Recorded information:
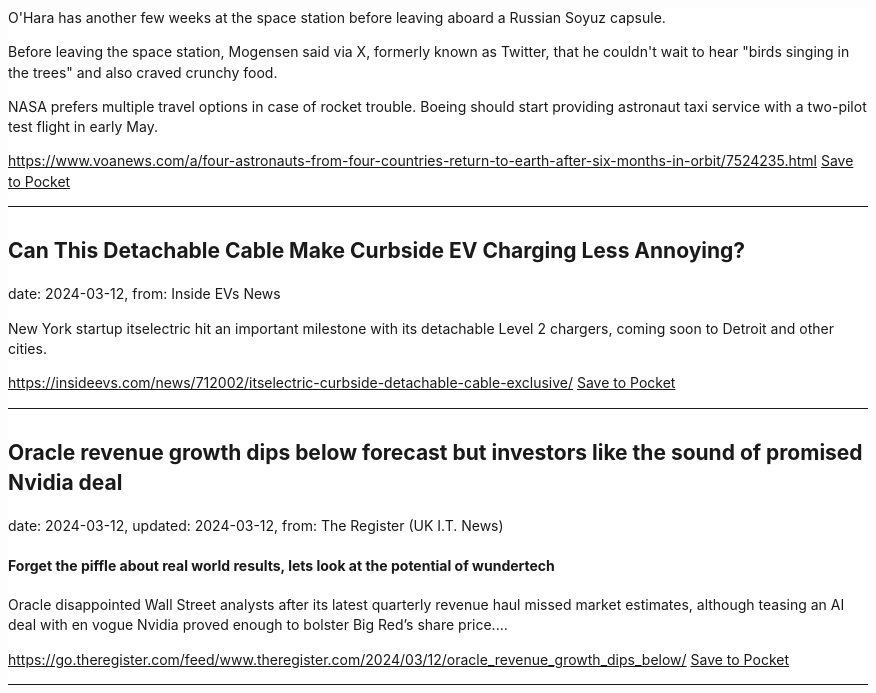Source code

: 
O'Hara has another few weeks at the space station before leaving aboard a Russian Soyuz capsule.


Before leaving the space station, Mogensen said via X, formerly known as Twitter, that he couldn't wait to hear "birds singing in the trees" and also craved crunchy food.


NASA prefers multiple travel options in case of rocket trouble. Boeing should start providing astronaut taxi service with a two-pilot test flight in early May.

<span class="feed-item-link">
<a href="https://www.voanews.com/a/four-astronauts-from-four-countries-return-to-earth-after-six-months-in-orbit/7524235.html">https://www.voanews.com/a/four-astronauts-from-four-countries-return-to-earth-after-six-months-in-orbit/7524235.html</a> <a href="https://getpocket.com/save" class="pocket-btn" data-lang="en" data-save-url="https://www.voanews.com/a/four-astronauts-from-four-countries-return-to-earth-after-six-months-in-orbit/7524235.html">Save to Pocket</a>
</span>

---

## Can This Detachable Cable Make Curbside EV Charging Less Annoying?

date: 2024-03-12, from: Inside EVs News

New York startup itselectric hit an important milestone with its detachable Level 2 chargers, coming soon to Detroit and other cities.

<span class="feed-item-link">
<a href="https://insideevs.com/news/712002/itselectric-curbside-detachable-cable-exclusive/">https://insideevs.com/news/712002/itselectric-curbside-detachable-cable-exclusive/</a> <a href="https://getpocket.com/save" class="pocket-btn" data-lang="en" data-save-url="https://insideevs.com/news/712002/itselectric-curbside-detachable-cable-exclusive/">Save to Pocket</a>
</span>

---

## Oracle revenue growth dips below forecast but investors like the sound of promised Nvidia deal

date: 2024-03-12, updated: 2024-03-12, from: The Register (UK I.T. News)

<h4>Forget the piffle about real world results, lets look at the potential of wundertech</h4> <p>Oracle disappointed Wall Street analysts after its latest quarterly revenue haul missed market estimates, although teasing an AI deal with en vogue Nvidia proved enough to bolster Big Red’s share price.…</p>

<span class="feed-item-link">
<a href="https://go.theregister.com/feed/www.theregister.com/2024/03/12/oracle_revenue_growth_dips_below/">https://go.theregister.com/feed/www.theregister.com/2024/03/12/oracle_revenue_growth_dips_below/</a> <a href="https://getpocket.com/save" class="pocket-btn" data-lang="en" data-save-url="https://go.theregister.com/feed/www.theregister.com/2024/03/12/oracle_revenue_growth_dips_below/">Save to Pocket</a>
</span>

---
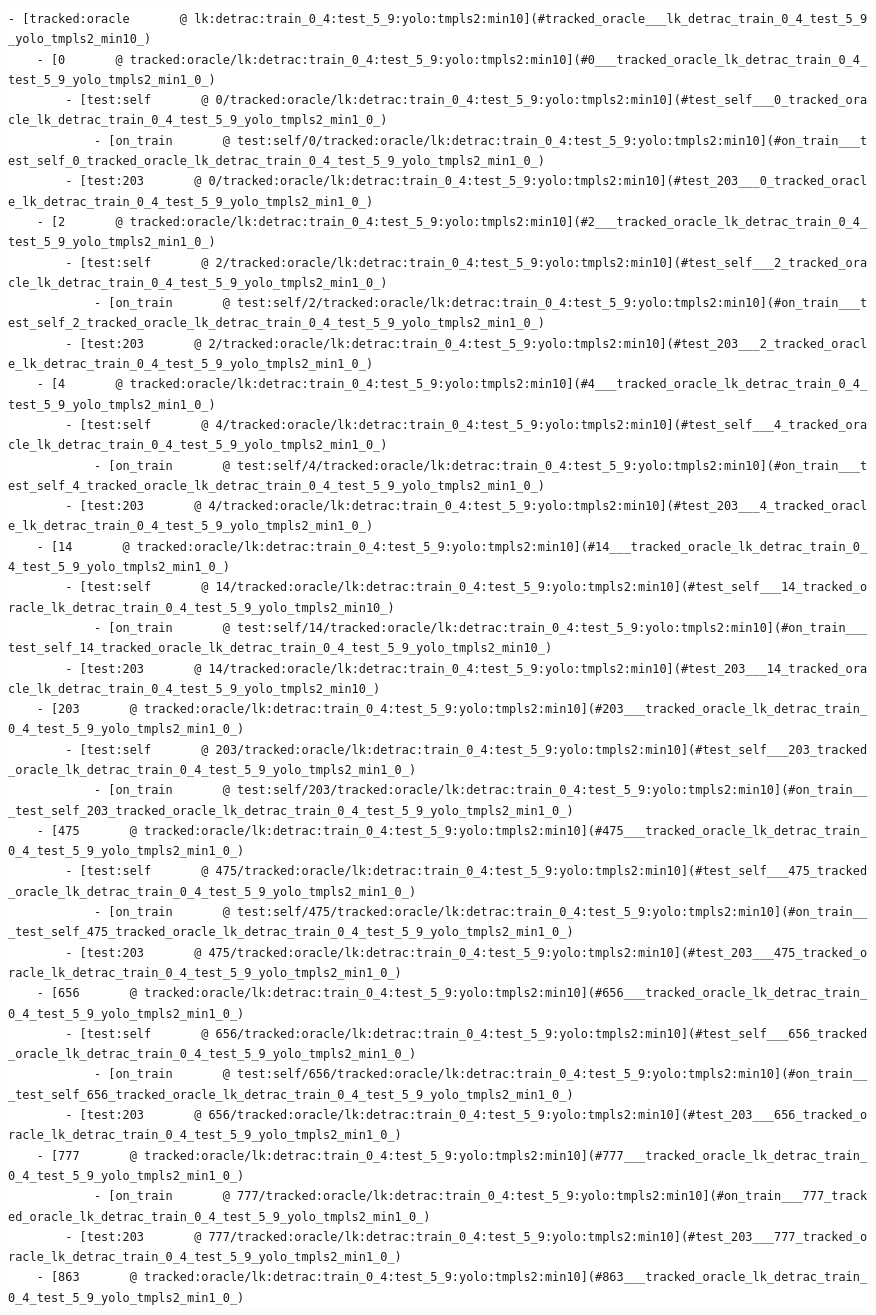     - [tracked:oracle       @ lk:detrac:train_0_4:test_5_9:yolo:tmpls2:min10](#tracked_oracle___lk_detrac_train_0_4_test_5_9_yolo_tmpls2_min10_)
        - [0       @ tracked:oracle/lk:detrac:train_0_4:test_5_9:yolo:tmpls2:min10](#0___tracked_oracle_lk_detrac_train_0_4_test_5_9_yolo_tmpls2_min1_0_)
            - [test:self       @ 0/tracked:oracle/lk:detrac:train_0_4:test_5_9:yolo:tmpls2:min10](#test_self___0_tracked_oracle_lk_detrac_train_0_4_test_5_9_yolo_tmpls2_min1_0_)
                - [on_train       @ test:self/0/tracked:oracle/lk:detrac:train_0_4:test_5_9:yolo:tmpls2:min10](#on_train___test_self_0_tracked_oracle_lk_detrac_train_0_4_test_5_9_yolo_tmpls2_min1_0_)
            - [test:203       @ 0/tracked:oracle/lk:detrac:train_0_4:test_5_9:yolo:tmpls2:min10](#test_203___0_tracked_oracle_lk_detrac_train_0_4_test_5_9_yolo_tmpls2_min1_0_)
        - [2       @ tracked:oracle/lk:detrac:train_0_4:test_5_9:yolo:tmpls2:min10](#2___tracked_oracle_lk_detrac_train_0_4_test_5_9_yolo_tmpls2_min1_0_)
            - [test:self       @ 2/tracked:oracle/lk:detrac:train_0_4:test_5_9:yolo:tmpls2:min10](#test_self___2_tracked_oracle_lk_detrac_train_0_4_test_5_9_yolo_tmpls2_min1_0_)
                - [on_train       @ test:self/2/tracked:oracle/lk:detrac:train_0_4:test_5_9:yolo:tmpls2:min10](#on_train___test_self_2_tracked_oracle_lk_detrac_train_0_4_test_5_9_yolo_tmpls2_min1_0_)
            - [test:203       @ 2/tracked:oracle/lk:detrac:train_0_4:test_5_9:yolo:tmpls2:min10](#test_203___2_tracked_oracle_lk_detrac_train_0_4_test_5_9_yolo_tmpls2_min1_0_)
        - [4       @ tracked:oracle/lk:detrac:train_0_4:test_5_9:yolo:tmpls2:min10](#4___tracked_oracle_lk_detrac_train_0_4_test_5_9_yolo_tmpls2_min1_0_)
            - [test:self       @ 4/tracked:oracle/lk:detrac:train_0_4:test_5_9:yolo:tmpls2:min10](#test_self___4_tracked_oracle_lk_detrac_train_0_4_test_5_9_yolo_tmpls2_min1_0_)
                - [on_train       @ test:self/4/tracked:oracle/lk:detrac:train_0_4:test_5_9:yolo:tmpls2:min10](#on_train___test_self_4_tracked_oracle_lk_detrac_train_0_4_test_5_9_yolo_tmpls2_min1_0_)
            - [test:203       @ 4/tracked:oracle/lk:detrac:train_0_4:test_5_9:yolo:tmpls2:min10](#test_203___4_tracked_oracle_lk_detrac_train_0_4_test_5_9_yolo_tmpls2_min1_0_)
        - [14       @ tracked:oracle/lk:detrac:train_0_4:test_5_9:yolo:tmpls2:min10](#14___tracked_oracle_lk_detrac_train_0_4_test_5_9_yolo_tmpls2_min1_0_)
            - [test:self       @ 14/tracked:oracle/lk:detrac:train_0_4:test_5_9:yolo:tmpls2:min10](#test_self___14_tracked_oracle_lk_detrac_train_0_4_test_5_9_yolo_tmpls2_min10_)
                - [on_train       @ test:self/14/tracked:oracle/lk:detrac:train_0_4:test_5_9:yolo:tmpls2:min10](#on_train___test_self_14_tracked_oracle_lk_detrac_train_0_4_test_5_9_yolo_tmpls2_min10_)
            - [test:203       @ 14/tracked:oracle/lk:detrac:train_0_4:test_5_9:yolo:tmpls2:min10](#test_203___14_tracked_oracle_lk_detrac_train_0_4_test_5_9_yolo_tmpls2_min10_)
        - [203       @ tracked:oracle/lk:detrac:train_0_4:test_5_9:yolo:tmpls2:min10](#203___tracked_oracle_lk_detrac_train_0_4_test_5_9_yolo_tmpls2_min1_0_)
            - [test:self       @ 203/tracked:oracle/lk:detrac:train_0_4:test_5_9:yolo:tmpls2:min10](#test_self___203_tracked_oracle_lk_detrac_train_0_4_test_5_9_yolo_tmpls2_min1_0_)
                - [on_train       @ test:self/203/tracked:oracle/lk:detrac:train_0_4:test_5_9:yolo:tmpls2:min10](#on_train___test_self_203_tracked_oracle_lk_detrac_train_0_4_test_5_9_yolo_tmpls2_min1_0_)
        - [475       @ tracked:oracle/lk:detrac:train_0_4:test_5_9:yolo:tmpls2:min10](#475___tracked_oracle_lk_detrac_train_0_4_test_5_9_yolo_tmpls2_min1_0_)
            - [test:self       @ 475/tracked:oracle/lk:detrac:train_0_4:test_5_9:yolo:tmpls2:min10](#test_self___475_tracked_oracle_lk_detrac_train_0_4_test_5_9_yolo_tmpls2_min1_0_)
                - [on_train       @ test:self/475/tracked:oracle/lk:detrac:train_0_4:test_5_9:yolo:tmpls2:min10](#on_train___test_self_475_tracked_oracle_lk_detrac_train_0_4_test_5_9_yolo_tmpls2_min1_0_)
            - [test:203       @ 475/tracked:oracle/lk:detrac:train_0_4:test_5_9:yolo:tmpls2:min10](#test_203___475_tracked_oracle_lk_detrac_train_0_4_test_5_9_yolo_tmpls2_min1_0_)
        - [656       @ tracked:oracle/lk:detrac:train_0_4:test_5_9:yolo:tmpls2:min10](#656___tracked_oracle_lk_detrac_train_0_4_test_5_9_yolo_tmpls2_min1_0_)
            - [test:self       @ 656/tracked:oracle/lk:detrac:train_0_4:test_5_9:yolo:tmpls2:min10](#test_self___656_tracked_oracle_lk_detrac_train_0_4_test_5_9_yolo_tmpls2_min1_0_)
                - [on_train       @ test:self/656/tracked:oracle/lk:detrac:train_0_4:test_5_9:yolo:tmpls2:min10](#on_train___test_self_656_tracked_oracle_lk_detrac_train_0_4_test_5_9_yolo_tmpls2_min1_0_)
            - [test:203       @ 656/tracked:oracle/lk:detrac:train_0_4:test_5_9:yolo:tmpls2:min10](#test_203___656_tracked_oracle_lk_detrac_train_0_4_test_5_9_yolo_tmpls2_min1_0_)
        - [777       @ tracked:oracle/lk:detrac:train_0_4:test_5_9:yolo:tmpls2:min10](#777___tracked_oracle_lk_detrac_train_0_4_test_5_9_yolo_tmpls2_min1_0_)
                - [on_train       @ 777/tracked:oracle/lk:detrac:train_0_4:test_5_9:yolo:tmpls2:min10](#on_train___777_tracked_oracle_lk_detrac_train_0_4_test_5_9_yolo_tmpls2_min1_0_)
            - [test:203       @ 777/tracked:oracle/lk:detrac:train_0_4:test_5_9:yolo:tmpls2:min10](#test_203___777_tracked_oracle_lk_detrac_train_0_4_test_5_9_yolo_tmpls2_min1_0_)
        - [863       @ tracked:oracle/lk:detrac:train_0_4:test_5_9:yolo:tmpls2:min10](#863___tracked_oracle_lk_detrac_train_0_4_test_5_9_yolo_tmpls2_min1_0_)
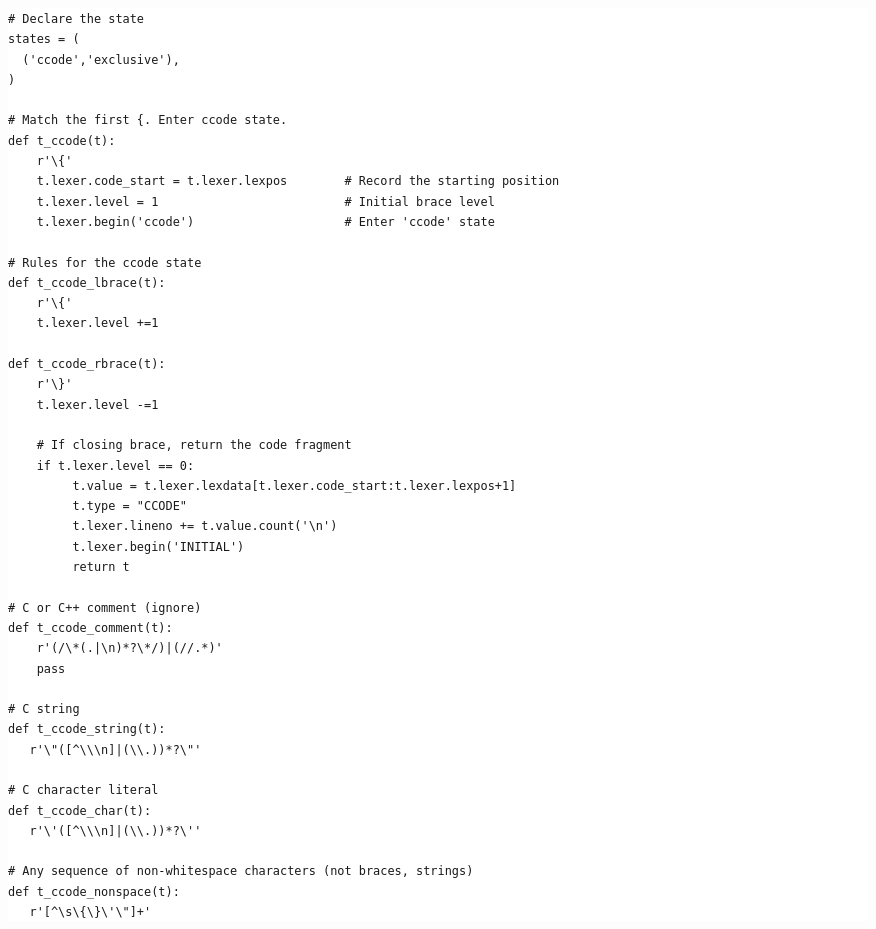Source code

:     # Declare the state
    states = (
      ('ccode','exclusive'),
    )

    # Match the first {. Enter ccode state.
    def t_ccode(t):
        r'\{'
        t.lexer.code_start = t.lexer.lexpos        # Record the starting position
        t.lexer.level = 1                          # Initial brace level
        t.lexer.begin('ccode')                     # Enter 'ccode' state

    # Rules for the ccode state
    def t_ccode_lbrace(t):     
        r'\{'
        t.lexer.level +=1                

    def t_ccode_rbrace(t):
        r'\}'
        t.lexer.level -=1

        # If closing brace, return the code fragment
        if t.lexer.level == 0:
             t.value = t.lexer.lexdata[t.lexer.code_start:t.lexer.lexpos+1]
             t.type = "CCODE"
             t.lexer.lineno += t.value.count('\n')
             t.lexer.begin('INITIAL')           
             return t

    # C or C++ comment (ignore)    
    def t_ccode_comment(t):
        r'(/\*(.|\n)*?\*/)|(//.*)'
        pass

    # C string
    def t_ccode_string(t):
       r'\"([^\\\n]|(\\.))*?\"'

    # C character literal
    def t_ccode_char(t):
       r'\'([^\\\n]|(\\.))*?\''

    # Any sequence of non-whitespace characters (not braces, strings)
    def t_ccode_nonspace(t):
       r'[^\s\{\}\'\"]+'
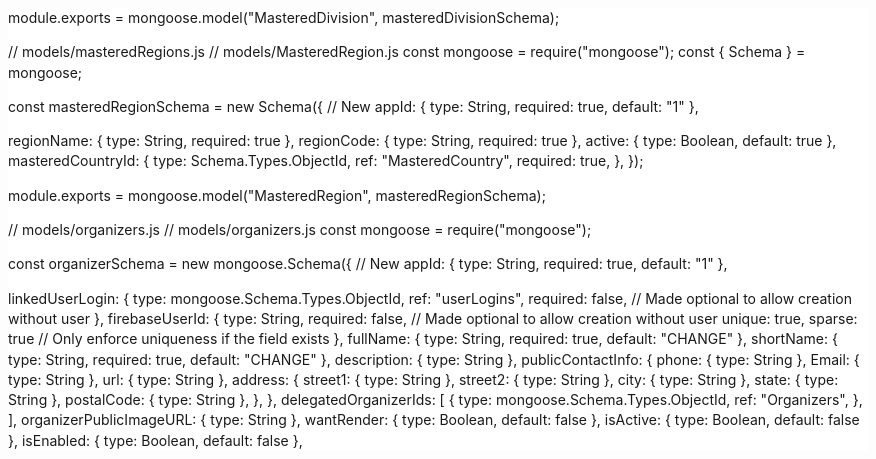 module.exports = mongoose.model("MasteredDivision", masteredDivisionSchema);

// models/masteredRegions.js
// models/MasteredRegion.js
const mongoose = require("mongoose");
const { Schema } = mongoose;

const masteredRegionSchema = new Schema({
  // New
  appId: { type: String, required: true, default: "1" },

  regionName: { type: String, required: true },
  regionCode: { type: String, required: true },
  active: { type: Boolean, default: true },
  masteredCountryId: {
    type: Schema.Types.ObjectId,
    ref: "MasteredCountry",
    required: true,
  },
});

module.exports = mongoose.model("MasteredRegion", masteredRegionSchema);

// models/organizers.js
// models/organizers.js
const mongoose = require("mongoose");

const organizerSchema = new mongoose.Schema({
  // New
  appId: { type: String, required: true, default: "1" },

  linkedUserLogin: {
    type: mongoose.Schema.Types.ObjectId,
    ref: "userLogins",
    required: false, // Made optional to allow creation without user
  },
  firebaseUserId: { 
    type: String, 
    required: false, // Made optional to allow creation without user
    unique: true,
    sparse: true // Only enforce uniqueness if the field exists
  },
  fullName: { type: String, required: true, default: "CHANGE" },
  shortName: { type: String, required: true, default: "CHANGE" },
  description: { type: String },
  publicContactInfo: {
    phone: { type: String },
    Email: { type: String },
    url: { type: String },
    address: {
      street1: { type: String },
      street2: { type: String },
      city: { type: String },
      state: { type: String },
      postalCode: { type: String },
    },
  },
  delegatedOrganizerIds: [
    {
      type: mongoose.Schema.Types.ObjectId,
      ref: "Organizers",
    },
  ],
  organizerPublicImageURL: { type: String },
  wantRender: { type: Boolean, default: false },
  isActive: { type: Boolean, default: false },
  isEnabled: { type: Boolean, default: false },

Exercise aim:
Turn the stretch from the start of the records through the line containing "Before leaving the" into a numbered list, skipping blank lines and leaving out the pictures.

Expected answer:
1. Source code
2. : 
3. O'Hara has another few weeks at the space station before leaving aboard a Russian Soyuz capsule.
4. Before leaving the space station, Mogensen said via X, formerly known as Twitter, that he couldn't wait to hear "birds singing in the trees" and also craved crunchy food.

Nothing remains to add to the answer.